- Directive: Repeat exactly, and only, the lines of the entries below from the one with "Document page, 2000x1125 pixels." through the one with "Document page, 2001x1125 pixels.", both ends included.

- Supplied entries:
==========
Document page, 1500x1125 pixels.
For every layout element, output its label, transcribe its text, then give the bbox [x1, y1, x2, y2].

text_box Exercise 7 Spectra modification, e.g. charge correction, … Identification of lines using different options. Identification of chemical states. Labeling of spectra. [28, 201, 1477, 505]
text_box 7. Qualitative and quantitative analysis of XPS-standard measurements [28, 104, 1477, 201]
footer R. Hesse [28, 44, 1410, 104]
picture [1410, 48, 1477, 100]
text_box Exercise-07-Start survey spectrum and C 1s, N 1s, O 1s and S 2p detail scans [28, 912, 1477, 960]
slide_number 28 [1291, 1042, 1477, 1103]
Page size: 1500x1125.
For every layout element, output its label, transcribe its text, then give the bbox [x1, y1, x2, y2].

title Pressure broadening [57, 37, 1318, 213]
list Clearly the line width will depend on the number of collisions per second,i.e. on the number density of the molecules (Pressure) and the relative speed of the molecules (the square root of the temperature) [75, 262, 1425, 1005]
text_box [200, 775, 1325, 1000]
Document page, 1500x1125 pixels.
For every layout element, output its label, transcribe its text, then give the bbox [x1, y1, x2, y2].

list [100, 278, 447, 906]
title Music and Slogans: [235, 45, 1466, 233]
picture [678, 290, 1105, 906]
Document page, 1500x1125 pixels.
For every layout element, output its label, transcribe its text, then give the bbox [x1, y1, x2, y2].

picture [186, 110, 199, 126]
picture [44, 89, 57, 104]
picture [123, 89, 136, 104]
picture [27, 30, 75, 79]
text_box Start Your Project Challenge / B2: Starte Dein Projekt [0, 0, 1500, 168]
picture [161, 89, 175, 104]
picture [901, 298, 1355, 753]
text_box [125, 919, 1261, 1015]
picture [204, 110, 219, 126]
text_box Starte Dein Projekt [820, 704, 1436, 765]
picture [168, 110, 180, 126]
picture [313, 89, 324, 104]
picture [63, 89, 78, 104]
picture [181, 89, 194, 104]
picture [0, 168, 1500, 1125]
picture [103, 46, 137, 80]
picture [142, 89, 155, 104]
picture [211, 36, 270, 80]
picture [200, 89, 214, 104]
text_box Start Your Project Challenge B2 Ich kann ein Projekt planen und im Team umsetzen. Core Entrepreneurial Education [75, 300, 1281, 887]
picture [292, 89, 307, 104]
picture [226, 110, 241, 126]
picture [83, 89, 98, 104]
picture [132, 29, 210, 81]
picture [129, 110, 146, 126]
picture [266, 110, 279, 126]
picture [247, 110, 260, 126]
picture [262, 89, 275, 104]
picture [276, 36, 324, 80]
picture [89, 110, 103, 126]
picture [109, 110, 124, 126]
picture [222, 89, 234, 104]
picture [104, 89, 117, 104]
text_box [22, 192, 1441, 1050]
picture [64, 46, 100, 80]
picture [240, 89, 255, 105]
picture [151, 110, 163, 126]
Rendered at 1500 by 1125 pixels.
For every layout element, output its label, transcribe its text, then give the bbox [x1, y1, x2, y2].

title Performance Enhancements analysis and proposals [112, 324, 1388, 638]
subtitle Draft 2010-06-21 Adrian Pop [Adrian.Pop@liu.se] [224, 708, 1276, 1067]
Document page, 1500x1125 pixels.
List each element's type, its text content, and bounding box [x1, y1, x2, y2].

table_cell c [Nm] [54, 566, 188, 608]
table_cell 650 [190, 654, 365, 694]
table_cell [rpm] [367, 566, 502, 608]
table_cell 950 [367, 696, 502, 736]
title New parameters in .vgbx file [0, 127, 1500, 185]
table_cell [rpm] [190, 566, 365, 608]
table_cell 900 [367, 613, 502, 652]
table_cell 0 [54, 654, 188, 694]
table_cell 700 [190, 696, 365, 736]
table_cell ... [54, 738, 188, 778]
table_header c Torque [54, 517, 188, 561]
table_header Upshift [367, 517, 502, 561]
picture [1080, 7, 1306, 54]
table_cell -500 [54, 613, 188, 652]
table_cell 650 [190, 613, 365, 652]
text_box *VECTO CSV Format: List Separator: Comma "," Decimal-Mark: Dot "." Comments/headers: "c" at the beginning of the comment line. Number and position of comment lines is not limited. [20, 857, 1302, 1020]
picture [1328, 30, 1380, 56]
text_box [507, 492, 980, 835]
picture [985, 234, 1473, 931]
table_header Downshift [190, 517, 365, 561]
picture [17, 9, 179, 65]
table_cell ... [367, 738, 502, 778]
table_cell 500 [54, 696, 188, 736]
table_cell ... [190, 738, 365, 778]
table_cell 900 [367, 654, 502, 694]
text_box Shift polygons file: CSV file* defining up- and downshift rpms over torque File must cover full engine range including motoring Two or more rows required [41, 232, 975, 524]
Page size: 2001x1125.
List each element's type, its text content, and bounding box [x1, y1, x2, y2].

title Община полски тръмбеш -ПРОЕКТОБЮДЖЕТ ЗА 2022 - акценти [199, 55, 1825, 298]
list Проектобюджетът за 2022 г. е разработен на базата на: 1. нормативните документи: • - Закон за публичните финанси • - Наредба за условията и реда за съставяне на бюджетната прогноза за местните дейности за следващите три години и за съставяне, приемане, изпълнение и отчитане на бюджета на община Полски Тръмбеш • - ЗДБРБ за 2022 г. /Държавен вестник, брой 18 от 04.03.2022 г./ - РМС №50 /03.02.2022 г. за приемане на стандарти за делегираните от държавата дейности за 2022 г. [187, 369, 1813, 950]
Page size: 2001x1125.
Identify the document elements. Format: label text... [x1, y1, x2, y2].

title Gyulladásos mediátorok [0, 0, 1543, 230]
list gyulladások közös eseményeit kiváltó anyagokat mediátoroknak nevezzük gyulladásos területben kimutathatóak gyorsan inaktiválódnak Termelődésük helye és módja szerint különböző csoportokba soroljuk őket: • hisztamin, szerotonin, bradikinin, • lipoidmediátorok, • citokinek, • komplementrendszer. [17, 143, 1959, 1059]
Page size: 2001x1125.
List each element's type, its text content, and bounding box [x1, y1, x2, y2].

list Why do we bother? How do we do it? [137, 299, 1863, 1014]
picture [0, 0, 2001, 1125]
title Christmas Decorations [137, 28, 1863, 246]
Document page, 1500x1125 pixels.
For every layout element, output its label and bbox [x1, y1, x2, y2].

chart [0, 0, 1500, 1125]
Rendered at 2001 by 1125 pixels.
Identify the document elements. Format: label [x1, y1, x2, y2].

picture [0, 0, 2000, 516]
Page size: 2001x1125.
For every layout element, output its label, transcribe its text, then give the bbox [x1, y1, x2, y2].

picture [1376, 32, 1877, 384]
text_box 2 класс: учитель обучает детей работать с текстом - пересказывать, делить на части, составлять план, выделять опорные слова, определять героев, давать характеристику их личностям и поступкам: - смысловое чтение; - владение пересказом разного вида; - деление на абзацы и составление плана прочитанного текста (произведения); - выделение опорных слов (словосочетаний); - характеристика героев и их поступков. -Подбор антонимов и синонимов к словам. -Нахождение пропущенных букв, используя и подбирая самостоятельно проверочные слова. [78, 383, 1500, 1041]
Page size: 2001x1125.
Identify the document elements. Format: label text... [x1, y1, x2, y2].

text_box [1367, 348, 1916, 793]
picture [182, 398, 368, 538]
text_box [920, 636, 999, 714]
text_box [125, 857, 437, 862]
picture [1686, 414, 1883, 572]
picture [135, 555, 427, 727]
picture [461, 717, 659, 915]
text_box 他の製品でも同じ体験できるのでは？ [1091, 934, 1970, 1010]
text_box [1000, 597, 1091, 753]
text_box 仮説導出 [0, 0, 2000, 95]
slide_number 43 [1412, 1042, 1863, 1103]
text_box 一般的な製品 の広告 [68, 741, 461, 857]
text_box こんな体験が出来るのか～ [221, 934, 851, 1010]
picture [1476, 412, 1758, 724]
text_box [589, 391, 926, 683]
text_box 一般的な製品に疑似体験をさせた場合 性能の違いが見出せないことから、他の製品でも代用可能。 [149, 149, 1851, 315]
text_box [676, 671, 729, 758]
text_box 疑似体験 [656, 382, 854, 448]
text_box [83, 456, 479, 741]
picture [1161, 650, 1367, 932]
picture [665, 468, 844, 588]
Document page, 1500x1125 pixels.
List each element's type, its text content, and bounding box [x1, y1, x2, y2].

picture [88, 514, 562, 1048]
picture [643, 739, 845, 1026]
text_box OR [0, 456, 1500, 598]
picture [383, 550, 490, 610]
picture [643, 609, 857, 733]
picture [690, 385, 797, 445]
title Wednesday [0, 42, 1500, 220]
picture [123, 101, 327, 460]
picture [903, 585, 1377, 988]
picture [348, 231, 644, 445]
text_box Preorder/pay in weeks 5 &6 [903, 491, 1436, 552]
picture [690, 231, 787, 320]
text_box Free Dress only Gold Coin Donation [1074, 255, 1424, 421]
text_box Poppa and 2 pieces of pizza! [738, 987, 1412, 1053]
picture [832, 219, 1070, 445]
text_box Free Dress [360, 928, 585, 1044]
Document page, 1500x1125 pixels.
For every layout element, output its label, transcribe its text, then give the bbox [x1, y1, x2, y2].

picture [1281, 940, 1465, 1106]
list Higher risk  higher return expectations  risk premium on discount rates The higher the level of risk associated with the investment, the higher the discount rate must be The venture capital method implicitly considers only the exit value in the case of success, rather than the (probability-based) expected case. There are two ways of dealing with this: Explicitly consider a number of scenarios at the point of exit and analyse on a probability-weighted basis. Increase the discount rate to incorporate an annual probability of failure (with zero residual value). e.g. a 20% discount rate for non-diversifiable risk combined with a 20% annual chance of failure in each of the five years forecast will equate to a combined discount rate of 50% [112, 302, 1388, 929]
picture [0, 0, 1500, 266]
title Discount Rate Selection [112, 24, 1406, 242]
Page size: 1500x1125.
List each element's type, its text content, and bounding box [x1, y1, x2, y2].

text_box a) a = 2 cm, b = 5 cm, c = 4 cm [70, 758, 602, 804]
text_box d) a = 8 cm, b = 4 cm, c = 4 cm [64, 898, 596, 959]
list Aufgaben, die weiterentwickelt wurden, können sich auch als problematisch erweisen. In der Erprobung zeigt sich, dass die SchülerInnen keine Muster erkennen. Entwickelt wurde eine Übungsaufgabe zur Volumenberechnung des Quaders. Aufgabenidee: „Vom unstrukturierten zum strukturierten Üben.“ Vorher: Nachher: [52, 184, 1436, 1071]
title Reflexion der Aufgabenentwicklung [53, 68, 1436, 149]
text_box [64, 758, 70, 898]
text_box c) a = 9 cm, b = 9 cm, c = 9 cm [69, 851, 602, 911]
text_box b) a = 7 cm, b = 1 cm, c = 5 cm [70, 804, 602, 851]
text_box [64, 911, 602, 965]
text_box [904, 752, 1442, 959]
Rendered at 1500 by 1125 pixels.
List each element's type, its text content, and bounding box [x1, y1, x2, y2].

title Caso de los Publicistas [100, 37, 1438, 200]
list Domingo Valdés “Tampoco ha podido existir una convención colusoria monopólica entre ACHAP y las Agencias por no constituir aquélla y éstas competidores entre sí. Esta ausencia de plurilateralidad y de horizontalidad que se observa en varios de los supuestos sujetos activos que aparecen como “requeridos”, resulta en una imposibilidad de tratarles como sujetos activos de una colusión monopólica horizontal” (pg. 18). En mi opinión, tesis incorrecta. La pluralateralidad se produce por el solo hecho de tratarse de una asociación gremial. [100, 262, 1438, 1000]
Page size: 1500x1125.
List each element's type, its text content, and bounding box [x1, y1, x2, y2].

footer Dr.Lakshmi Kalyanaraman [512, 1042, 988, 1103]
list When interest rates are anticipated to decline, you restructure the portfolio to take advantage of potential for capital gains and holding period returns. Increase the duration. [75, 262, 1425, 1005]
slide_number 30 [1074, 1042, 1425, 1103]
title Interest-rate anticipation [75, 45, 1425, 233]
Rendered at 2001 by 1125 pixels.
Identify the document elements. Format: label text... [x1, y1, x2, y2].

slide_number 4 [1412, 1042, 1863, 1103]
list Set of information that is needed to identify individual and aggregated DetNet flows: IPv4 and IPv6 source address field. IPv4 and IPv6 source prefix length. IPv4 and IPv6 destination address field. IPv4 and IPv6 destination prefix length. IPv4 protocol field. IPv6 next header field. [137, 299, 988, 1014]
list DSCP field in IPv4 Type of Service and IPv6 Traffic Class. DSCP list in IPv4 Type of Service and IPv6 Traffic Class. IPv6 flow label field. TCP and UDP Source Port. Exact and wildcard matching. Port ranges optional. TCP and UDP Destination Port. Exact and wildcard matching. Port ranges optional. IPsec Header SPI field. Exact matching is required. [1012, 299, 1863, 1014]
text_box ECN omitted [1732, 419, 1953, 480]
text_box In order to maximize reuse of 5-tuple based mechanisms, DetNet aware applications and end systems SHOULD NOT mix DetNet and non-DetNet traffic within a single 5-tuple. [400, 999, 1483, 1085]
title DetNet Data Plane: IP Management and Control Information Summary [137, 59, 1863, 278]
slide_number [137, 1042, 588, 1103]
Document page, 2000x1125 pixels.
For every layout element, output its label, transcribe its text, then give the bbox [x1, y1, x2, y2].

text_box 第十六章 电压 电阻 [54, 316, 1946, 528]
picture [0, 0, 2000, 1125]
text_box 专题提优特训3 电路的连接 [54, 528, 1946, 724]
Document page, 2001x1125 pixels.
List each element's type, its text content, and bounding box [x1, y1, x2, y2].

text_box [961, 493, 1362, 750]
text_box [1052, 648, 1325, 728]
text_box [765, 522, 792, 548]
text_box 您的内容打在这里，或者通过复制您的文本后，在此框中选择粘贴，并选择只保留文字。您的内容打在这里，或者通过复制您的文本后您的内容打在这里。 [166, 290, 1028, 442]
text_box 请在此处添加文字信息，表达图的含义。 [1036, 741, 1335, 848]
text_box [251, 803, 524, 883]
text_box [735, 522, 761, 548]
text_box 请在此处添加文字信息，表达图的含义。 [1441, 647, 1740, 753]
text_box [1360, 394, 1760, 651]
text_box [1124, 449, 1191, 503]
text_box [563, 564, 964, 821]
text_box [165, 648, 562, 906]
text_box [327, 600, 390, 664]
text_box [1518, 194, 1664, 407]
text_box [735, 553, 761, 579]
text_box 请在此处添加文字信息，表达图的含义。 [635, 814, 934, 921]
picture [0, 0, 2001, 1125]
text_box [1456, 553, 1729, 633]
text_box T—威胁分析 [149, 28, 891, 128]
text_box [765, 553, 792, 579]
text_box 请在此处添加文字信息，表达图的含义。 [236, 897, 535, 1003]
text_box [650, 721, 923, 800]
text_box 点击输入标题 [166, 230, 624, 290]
==========
- Response:
Document page, 2000x1125 pixels.
For every layout element, output its label, transcribe its text, then give the bbox [x1, y1, x2, y2].

text_box 第十六章 电压 电阻 [54, 316, 1946, 528]
picture [0, 0, 2000, 1125]
text_box 专题提优特训3 电路的连接 [54, 528, 1946, 724]
Document page, 2001x1125 pixels.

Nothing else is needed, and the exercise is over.